Environmental Governance is the only book to discuss the first principles of governance, while also providing a critical overview of the wide-ranging theories and approaches that underpin policy and practice today. It places governance within its wider political context to explore how the environment is controlled, manipulated, regulated and contested by a range of actors and institutions. This book shows how network and market governance have shaped current approaches to environmental issues, while also introducing approaches such as transition management and adaptive governance. In so doing, it highlights the strengths and weaknesses of the different approaches currently in play, and considers their political implications.

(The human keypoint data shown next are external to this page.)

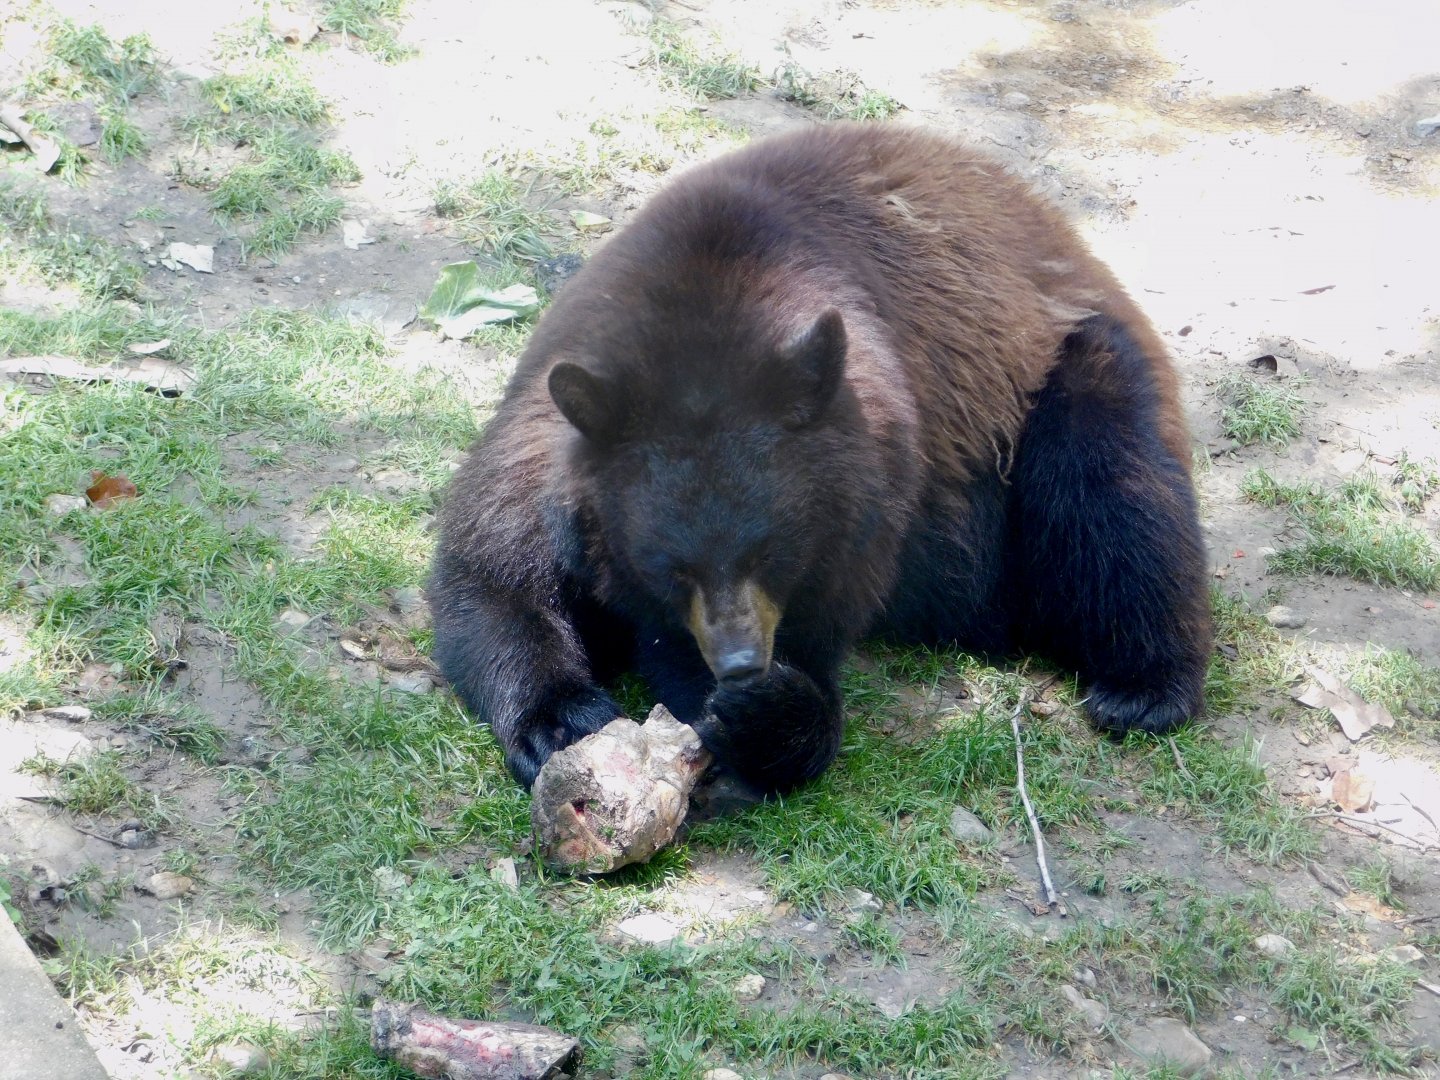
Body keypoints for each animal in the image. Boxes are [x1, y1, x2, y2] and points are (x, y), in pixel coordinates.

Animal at [429, 122, 1212, 794]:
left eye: (767, 550)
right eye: (674, 567)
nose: (740, 663)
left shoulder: (869, 489)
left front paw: (759, 715)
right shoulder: (548, 438)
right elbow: (492, 574)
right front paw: (561, 717)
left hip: (1049, 389)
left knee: (1117, 499)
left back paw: (1143, 688)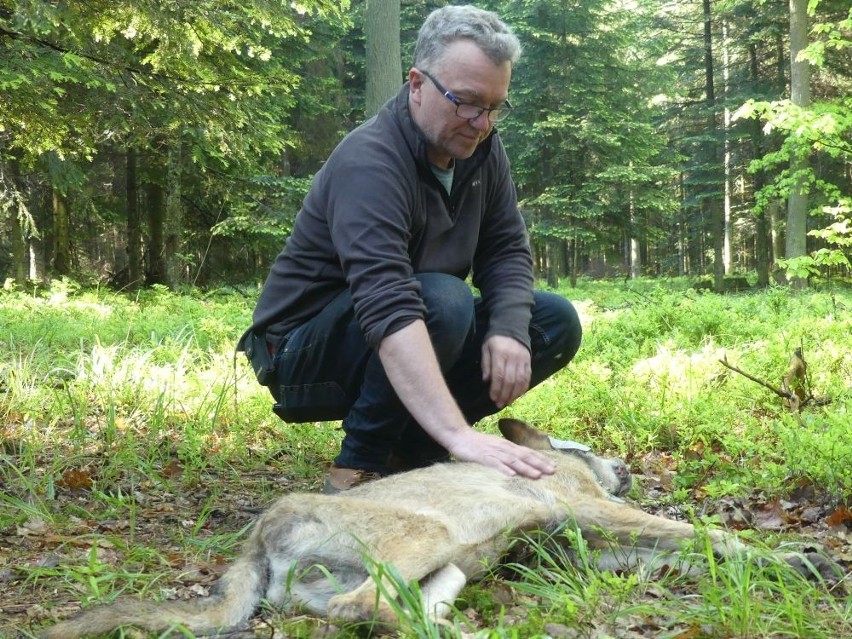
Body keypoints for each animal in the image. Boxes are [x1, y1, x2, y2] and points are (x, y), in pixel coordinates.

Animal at [36, 418, 836, 636]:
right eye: (590, 446)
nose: (628, 466)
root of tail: (258, 535)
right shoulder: (596, 509)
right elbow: (713, 537)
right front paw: (801, 558)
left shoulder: (600, 546)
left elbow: (695, 554)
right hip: (431, 540)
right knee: (360, 610)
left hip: (447, 566)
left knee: (378, 611)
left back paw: (457, 629)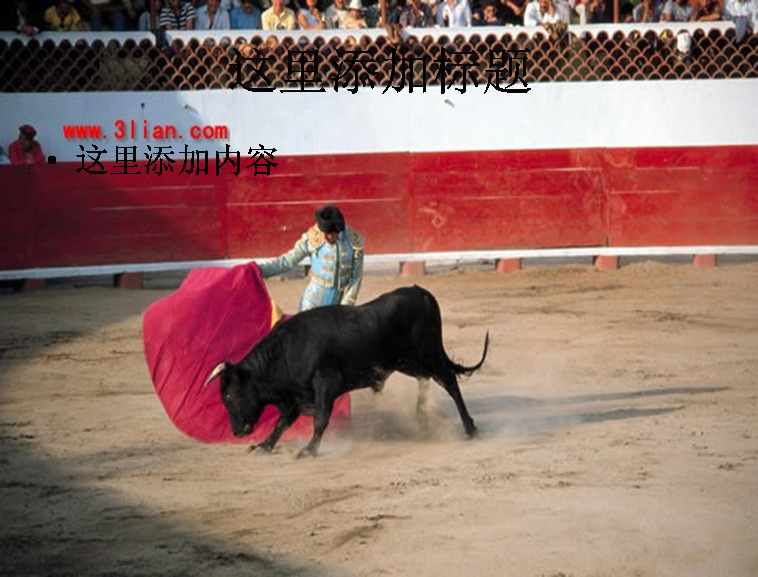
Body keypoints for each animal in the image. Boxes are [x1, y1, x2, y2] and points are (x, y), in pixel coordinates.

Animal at [206, 286, 492, 456]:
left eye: (228, 395)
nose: (236, 432)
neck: (286, 352)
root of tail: (422, 293)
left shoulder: (325, 384)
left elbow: (320, 418)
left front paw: (309, 450)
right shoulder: (296, 396)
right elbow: (282, 422)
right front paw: (263, 445)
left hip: (427, 355)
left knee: (450, 380)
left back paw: (470, 429)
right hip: (408, 362)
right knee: (428, 380)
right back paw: (422, 417)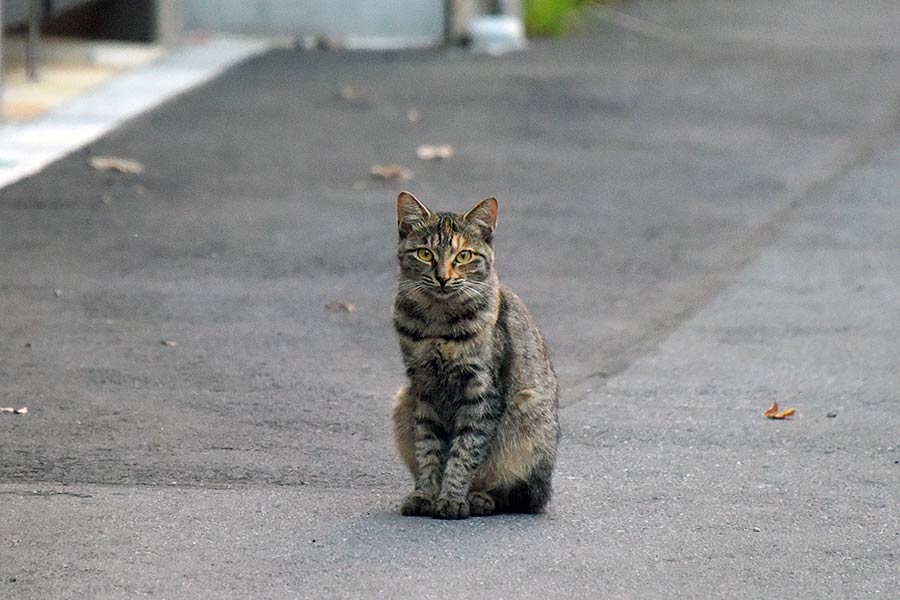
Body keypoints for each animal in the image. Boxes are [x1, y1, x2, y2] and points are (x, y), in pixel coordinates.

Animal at [392, 190, 560, 516]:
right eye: (425, 254)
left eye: (464, 256)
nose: (443, 277)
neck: (437, 323)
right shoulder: (422, 388)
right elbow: (428, 448)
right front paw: (426, 494)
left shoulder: (481, 391)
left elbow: (466, 450)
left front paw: (452, 499)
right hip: (401, 399)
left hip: (528, 416)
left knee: (522, 496)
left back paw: (480, 499)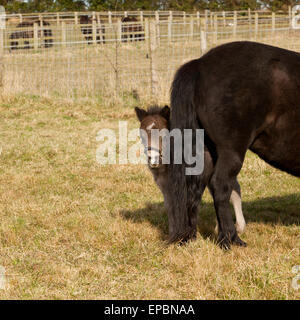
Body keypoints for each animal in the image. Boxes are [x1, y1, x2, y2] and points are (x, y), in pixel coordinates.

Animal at [169, 40, 300, 250]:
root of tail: (200, 64)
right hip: (231, 151)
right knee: (221, 186)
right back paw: (230, 238)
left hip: (206, 151)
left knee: (197, 186)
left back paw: (190, 236)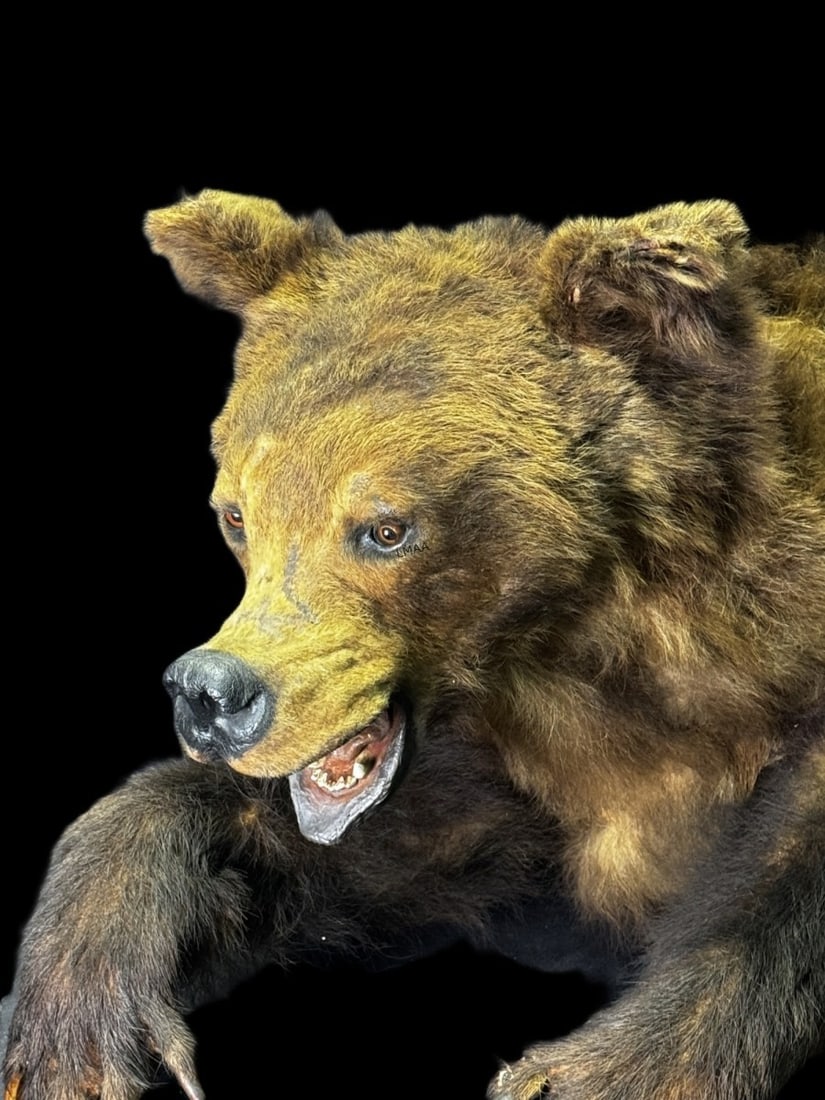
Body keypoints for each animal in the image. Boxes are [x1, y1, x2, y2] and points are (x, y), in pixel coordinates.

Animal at [2, 191, 823, 1100]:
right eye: (236, 514)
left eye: (386, 528)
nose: (210, 693)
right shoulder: (517, 789)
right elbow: (385, 855)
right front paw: (74, 1028)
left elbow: (779, 880)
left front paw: (586, 1072)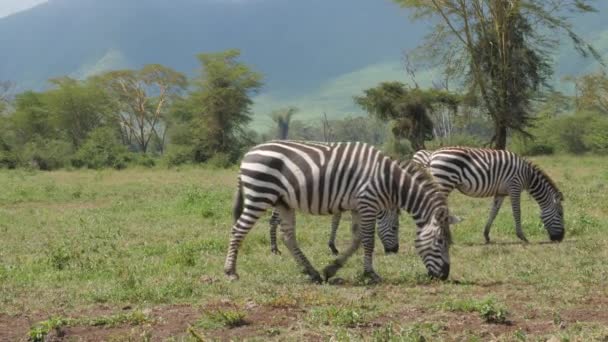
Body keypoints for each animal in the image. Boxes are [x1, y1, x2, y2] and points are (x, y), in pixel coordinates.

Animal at [420, 147, 564, 243]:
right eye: (560, 214)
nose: (560, 238)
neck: (527, 176)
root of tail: (432, 156)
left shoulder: (501, 193)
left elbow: (494, 213)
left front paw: (486, 236)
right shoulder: (514, 187)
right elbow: (517, 212)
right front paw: (522, 236)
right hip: (444, 182)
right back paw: (445, 239)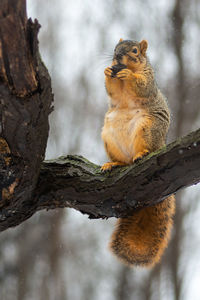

This second edition has been comprehensively updated to build upon the success of the acclaimed first edition, with a new chapter on the environmental governance of outer space and updated analysis of international climate change summits. It provides a ground-breaking overview of dominant and emerging approaches of environmental governance, forging critical links between them. Each chapter has been updated with new case studies, key debates and figures, and includes questions for discussion and further reading. It is essential reading for students of the environment, politics and sociology, and, indeed, anyone concerned with changing society to secure a more sustainable future.
James Evans is Professor of Geography at the University of Manchester, UK. His work investigates how cities learn to become smarter and more sustainable. Over the past 20 years he has worked with over 200 organizations around the world to create more collaborative ways of working toward sustainability. He has led the University’s involvement in major research projects to develop smart and more sustainable cities that have attracted more than £50m of research and innovation funding.
Craig Thomas is Lecturer in Human Geography at the University of Manchester. His research and teaching focus on environmental governance and sustainability. Working on solutions to the climate crisis, he has examined anti-fracking activism, urban carbon reduction and ways to make space missions more sustainable. Craig is a scholar activist, working beyond academia to explore ways that the University can make a difference to the social and economic wellbeing of neighboring communities.